Crater: A neomelodic singer in search of freedom
by Camillo De Marco
- VENICE 2017: The first fiction feature film by Silvia Luzi and Luca Bellino tells the story of a Neapolitan father trying to cash in on the musical talent of his adolescent daughter
Silvia Luzi and Luca Bellino had a very clear idea when they came up with their first fictional film. This is why for Crater [+see also:
interview: Silvia Luzi, Luca Bellino
film profile], selected for the International Critics' Week of the Venice Film Festival, they looked for people who could portray the characters they had imagined and after a lot of work, they found Rosario Caroccia, a Neapolitan travelling salesman selling stuffed toys, and his daughter Sharon, a 13-year old girl with an angelic face and the characteristics of an upcoming star on the Neapolitan neomelodic trash music scene.
The word docufiction would severely straightjacket this pair of out-and-out documentary filmmakers, who in 2008 made La minaccia, about the Venezuela of Hugo Chavez, and in 2012 On the Art of War [+see also:
film profile], about the four workers from Milano Lambrates Innse factory who spent eight days handing from a crane to protest the closure of the factory. In the case of Crater, however, the directors try to showcase reality without sacrificing the introduction of narrative elements and fictional situations.

- DATA SUPPLIED -

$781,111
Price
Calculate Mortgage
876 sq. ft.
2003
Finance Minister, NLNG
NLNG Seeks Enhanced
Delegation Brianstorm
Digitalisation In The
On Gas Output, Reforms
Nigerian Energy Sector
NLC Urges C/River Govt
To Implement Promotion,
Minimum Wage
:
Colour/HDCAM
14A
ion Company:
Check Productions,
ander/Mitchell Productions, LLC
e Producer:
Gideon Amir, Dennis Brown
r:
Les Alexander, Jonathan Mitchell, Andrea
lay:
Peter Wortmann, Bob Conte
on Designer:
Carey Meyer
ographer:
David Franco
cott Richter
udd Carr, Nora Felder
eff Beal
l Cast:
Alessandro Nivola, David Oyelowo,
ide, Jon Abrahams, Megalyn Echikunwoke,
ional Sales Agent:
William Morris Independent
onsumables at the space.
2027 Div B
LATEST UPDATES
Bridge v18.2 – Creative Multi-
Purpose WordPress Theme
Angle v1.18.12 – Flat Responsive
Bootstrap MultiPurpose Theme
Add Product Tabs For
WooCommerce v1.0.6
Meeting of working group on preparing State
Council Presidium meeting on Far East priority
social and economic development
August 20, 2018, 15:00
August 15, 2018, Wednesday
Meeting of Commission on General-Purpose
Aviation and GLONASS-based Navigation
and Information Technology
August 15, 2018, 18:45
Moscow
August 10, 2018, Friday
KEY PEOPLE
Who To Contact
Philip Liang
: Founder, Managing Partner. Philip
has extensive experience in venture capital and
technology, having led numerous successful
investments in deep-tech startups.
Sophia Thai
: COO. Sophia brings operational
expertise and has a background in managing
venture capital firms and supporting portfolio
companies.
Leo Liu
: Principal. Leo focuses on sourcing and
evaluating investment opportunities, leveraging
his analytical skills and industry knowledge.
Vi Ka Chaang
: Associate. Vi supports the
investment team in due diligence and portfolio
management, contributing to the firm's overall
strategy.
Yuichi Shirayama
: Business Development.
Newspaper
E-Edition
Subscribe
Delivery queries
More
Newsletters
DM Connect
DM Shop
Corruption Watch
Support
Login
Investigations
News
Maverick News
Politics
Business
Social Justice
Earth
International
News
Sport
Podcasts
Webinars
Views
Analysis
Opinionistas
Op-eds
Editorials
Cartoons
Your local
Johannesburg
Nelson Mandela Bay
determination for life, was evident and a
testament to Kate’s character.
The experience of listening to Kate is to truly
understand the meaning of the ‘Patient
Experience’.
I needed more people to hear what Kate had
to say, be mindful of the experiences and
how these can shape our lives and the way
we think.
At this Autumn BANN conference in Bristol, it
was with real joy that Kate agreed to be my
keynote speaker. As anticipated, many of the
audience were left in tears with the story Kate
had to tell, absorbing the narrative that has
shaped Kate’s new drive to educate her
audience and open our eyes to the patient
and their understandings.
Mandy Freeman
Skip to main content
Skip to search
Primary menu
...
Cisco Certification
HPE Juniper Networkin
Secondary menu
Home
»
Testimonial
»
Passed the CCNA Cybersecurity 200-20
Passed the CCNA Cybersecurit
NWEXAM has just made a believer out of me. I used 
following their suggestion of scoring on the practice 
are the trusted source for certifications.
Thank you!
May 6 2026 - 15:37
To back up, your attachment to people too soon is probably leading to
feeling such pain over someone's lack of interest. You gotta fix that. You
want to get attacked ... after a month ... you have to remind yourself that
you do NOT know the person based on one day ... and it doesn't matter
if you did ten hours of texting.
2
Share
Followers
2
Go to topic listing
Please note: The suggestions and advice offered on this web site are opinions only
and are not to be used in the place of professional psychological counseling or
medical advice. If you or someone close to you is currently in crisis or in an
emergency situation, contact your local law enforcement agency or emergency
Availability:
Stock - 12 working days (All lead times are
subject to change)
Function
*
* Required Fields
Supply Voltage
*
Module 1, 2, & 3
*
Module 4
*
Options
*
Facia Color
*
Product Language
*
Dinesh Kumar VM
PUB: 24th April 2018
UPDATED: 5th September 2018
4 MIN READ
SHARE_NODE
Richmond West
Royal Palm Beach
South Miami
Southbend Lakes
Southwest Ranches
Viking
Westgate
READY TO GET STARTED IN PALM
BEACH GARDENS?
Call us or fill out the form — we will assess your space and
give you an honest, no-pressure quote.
==
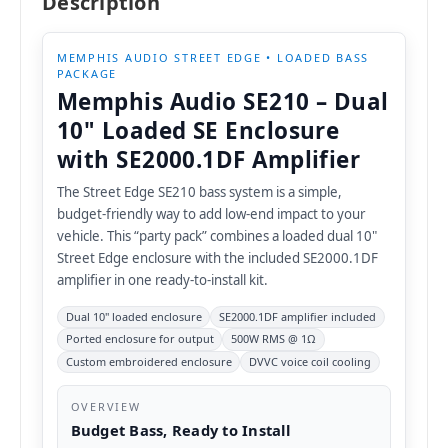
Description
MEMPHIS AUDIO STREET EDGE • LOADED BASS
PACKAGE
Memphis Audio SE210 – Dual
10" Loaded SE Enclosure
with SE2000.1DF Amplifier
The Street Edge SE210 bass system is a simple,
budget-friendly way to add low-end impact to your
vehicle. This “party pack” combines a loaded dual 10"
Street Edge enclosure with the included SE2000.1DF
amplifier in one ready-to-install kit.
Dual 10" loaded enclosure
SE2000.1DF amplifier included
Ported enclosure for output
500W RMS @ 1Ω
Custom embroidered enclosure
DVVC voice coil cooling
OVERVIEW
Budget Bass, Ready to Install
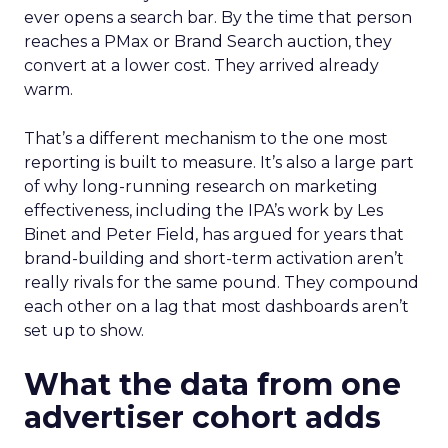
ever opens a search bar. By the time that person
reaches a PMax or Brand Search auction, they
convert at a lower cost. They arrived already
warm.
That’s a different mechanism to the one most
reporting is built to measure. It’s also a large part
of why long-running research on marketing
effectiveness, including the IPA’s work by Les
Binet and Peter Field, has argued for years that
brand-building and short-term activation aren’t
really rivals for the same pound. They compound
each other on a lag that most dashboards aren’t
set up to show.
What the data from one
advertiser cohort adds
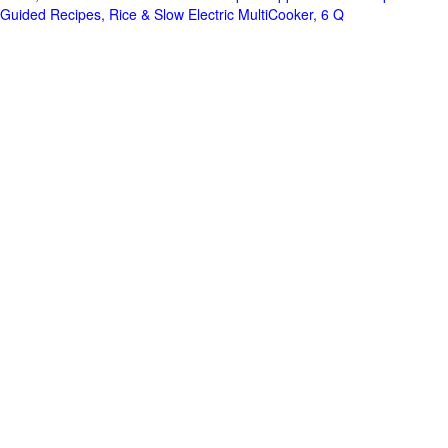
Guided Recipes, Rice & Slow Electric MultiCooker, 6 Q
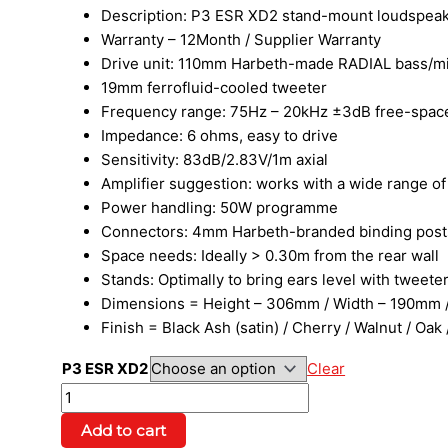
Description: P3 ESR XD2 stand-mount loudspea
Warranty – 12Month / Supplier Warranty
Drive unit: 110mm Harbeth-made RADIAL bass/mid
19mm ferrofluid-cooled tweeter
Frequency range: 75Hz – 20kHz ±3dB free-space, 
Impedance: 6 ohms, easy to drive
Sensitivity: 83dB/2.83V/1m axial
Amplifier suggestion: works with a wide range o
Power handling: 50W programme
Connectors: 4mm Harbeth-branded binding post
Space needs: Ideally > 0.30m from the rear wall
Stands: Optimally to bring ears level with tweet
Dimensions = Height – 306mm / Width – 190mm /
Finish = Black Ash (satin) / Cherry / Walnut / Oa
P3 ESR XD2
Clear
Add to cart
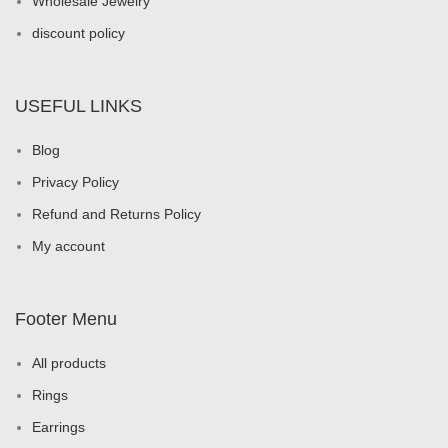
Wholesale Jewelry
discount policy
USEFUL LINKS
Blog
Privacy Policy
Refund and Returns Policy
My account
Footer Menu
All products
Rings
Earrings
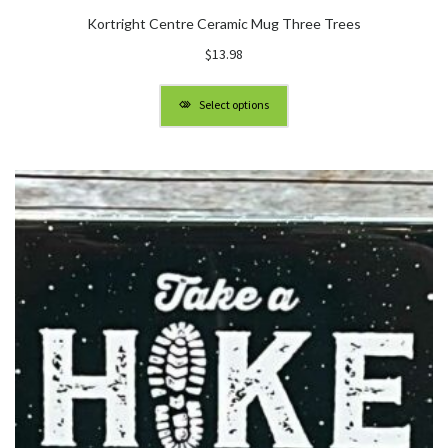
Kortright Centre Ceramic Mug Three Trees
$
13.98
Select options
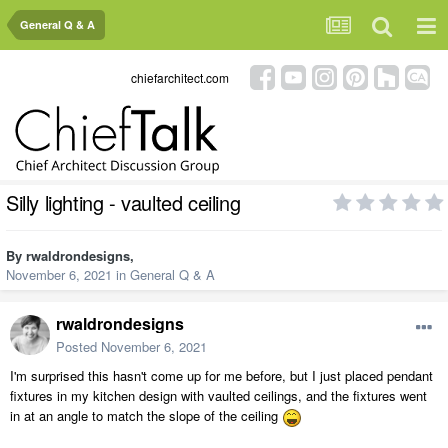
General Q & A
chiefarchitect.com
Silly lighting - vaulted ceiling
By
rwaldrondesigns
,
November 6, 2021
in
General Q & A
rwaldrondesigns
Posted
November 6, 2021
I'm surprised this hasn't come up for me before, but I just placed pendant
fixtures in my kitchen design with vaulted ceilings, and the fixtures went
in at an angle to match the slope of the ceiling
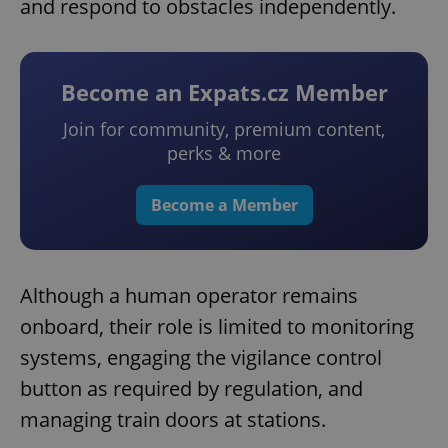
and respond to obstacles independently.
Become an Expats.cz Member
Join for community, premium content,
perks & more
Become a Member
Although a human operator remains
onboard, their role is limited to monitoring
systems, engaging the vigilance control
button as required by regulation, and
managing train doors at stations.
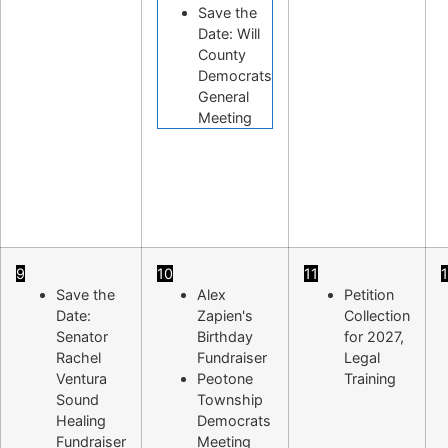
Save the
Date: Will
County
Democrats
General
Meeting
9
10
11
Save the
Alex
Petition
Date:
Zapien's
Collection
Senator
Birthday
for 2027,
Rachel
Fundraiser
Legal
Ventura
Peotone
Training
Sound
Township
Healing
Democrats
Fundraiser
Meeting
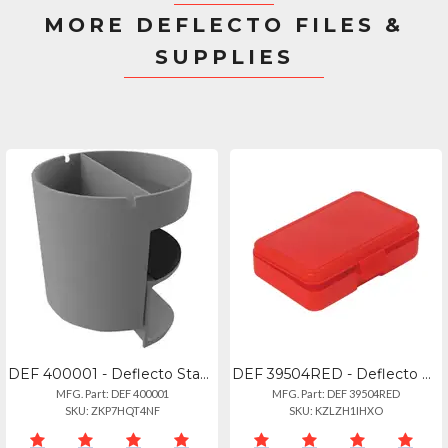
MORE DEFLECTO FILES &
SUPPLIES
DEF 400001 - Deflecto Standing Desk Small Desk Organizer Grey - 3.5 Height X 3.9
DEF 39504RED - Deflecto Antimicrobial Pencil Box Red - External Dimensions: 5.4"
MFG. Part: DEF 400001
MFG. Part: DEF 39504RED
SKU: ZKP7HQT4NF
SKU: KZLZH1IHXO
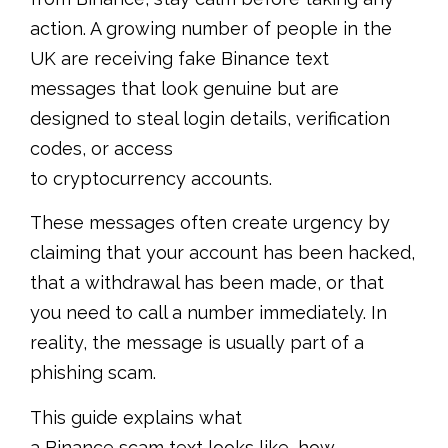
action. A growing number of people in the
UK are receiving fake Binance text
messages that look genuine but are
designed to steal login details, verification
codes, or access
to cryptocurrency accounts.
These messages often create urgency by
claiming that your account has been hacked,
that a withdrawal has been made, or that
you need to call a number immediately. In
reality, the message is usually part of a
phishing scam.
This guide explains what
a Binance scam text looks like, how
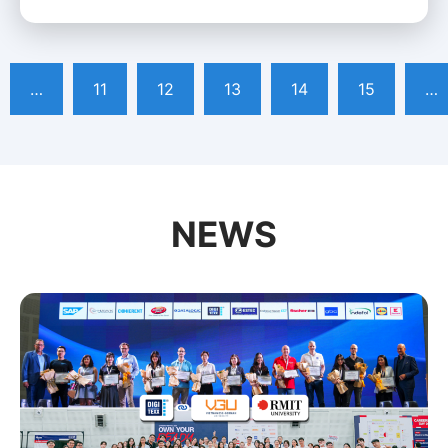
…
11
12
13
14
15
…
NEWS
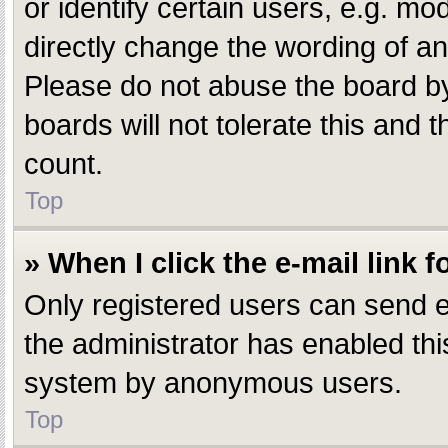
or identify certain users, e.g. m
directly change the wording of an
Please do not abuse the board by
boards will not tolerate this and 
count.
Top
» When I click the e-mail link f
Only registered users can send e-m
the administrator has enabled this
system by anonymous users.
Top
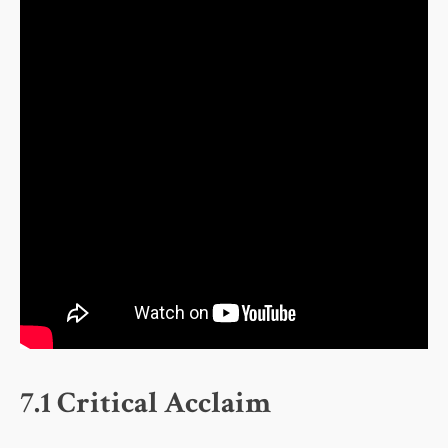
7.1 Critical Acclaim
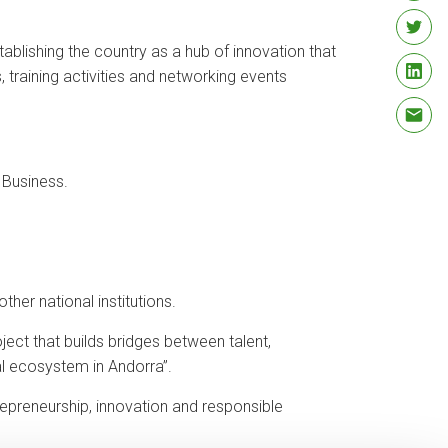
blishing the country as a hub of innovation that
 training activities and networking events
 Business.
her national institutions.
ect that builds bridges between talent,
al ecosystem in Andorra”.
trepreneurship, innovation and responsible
...
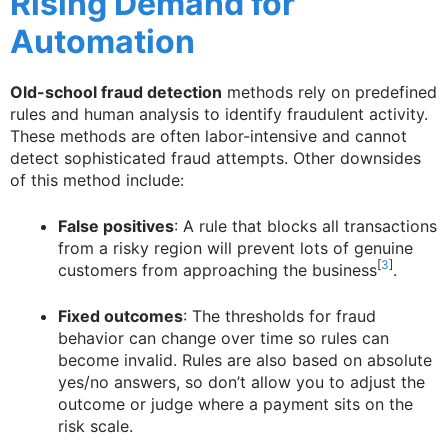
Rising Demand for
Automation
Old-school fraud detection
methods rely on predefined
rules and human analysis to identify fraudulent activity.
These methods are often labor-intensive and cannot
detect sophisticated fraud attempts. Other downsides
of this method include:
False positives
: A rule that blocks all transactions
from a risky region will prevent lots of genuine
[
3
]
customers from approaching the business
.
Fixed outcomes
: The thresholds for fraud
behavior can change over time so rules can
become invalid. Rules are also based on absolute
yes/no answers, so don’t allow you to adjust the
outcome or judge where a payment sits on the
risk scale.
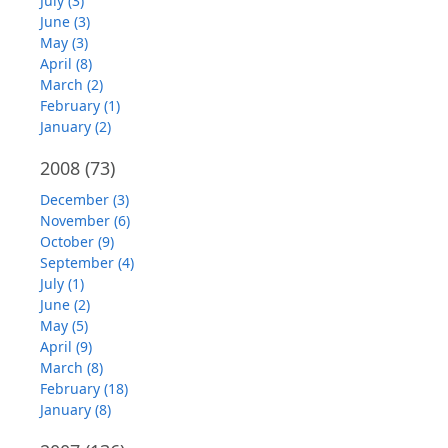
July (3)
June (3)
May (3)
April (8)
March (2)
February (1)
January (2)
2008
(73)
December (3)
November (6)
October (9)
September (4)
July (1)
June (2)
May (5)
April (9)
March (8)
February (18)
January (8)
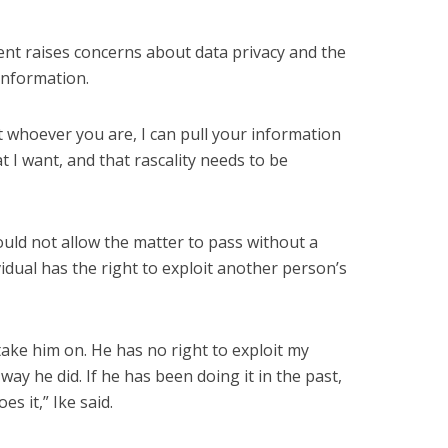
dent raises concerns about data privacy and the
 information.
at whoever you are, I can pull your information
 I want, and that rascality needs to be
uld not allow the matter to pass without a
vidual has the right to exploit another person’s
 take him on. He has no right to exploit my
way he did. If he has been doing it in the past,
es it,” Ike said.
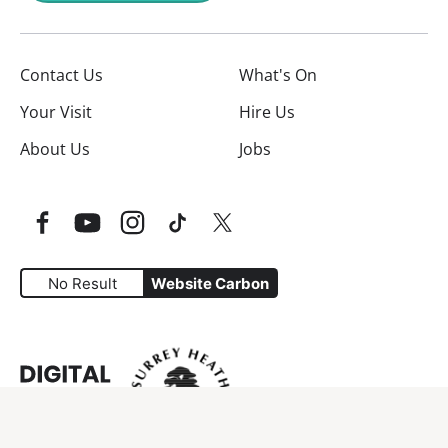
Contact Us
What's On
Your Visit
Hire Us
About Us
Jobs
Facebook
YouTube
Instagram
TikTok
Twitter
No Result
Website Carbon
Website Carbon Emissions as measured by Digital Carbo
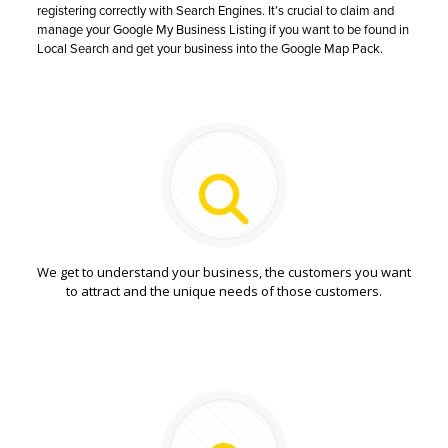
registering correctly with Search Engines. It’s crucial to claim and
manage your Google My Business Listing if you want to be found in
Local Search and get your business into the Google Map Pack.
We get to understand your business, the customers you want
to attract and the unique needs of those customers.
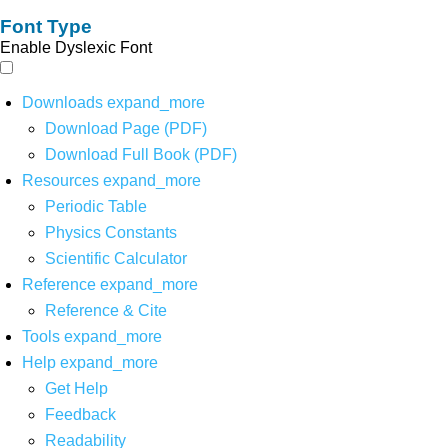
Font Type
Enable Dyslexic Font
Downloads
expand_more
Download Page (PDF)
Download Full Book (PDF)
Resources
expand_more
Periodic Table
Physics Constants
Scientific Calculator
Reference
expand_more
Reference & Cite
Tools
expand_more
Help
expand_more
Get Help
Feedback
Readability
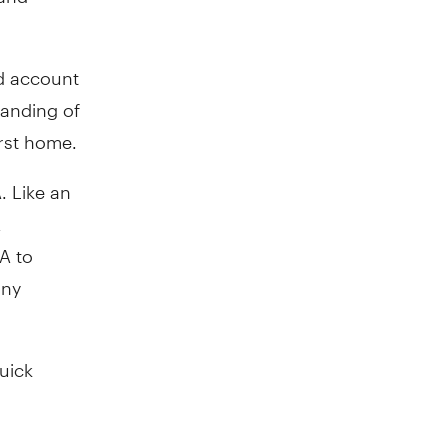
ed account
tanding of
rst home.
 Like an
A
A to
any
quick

- YOUR TASK -
In the article on the film Crater, what does Rosario Caroccia sell?

- RESULT BELOW -
Stuffed toys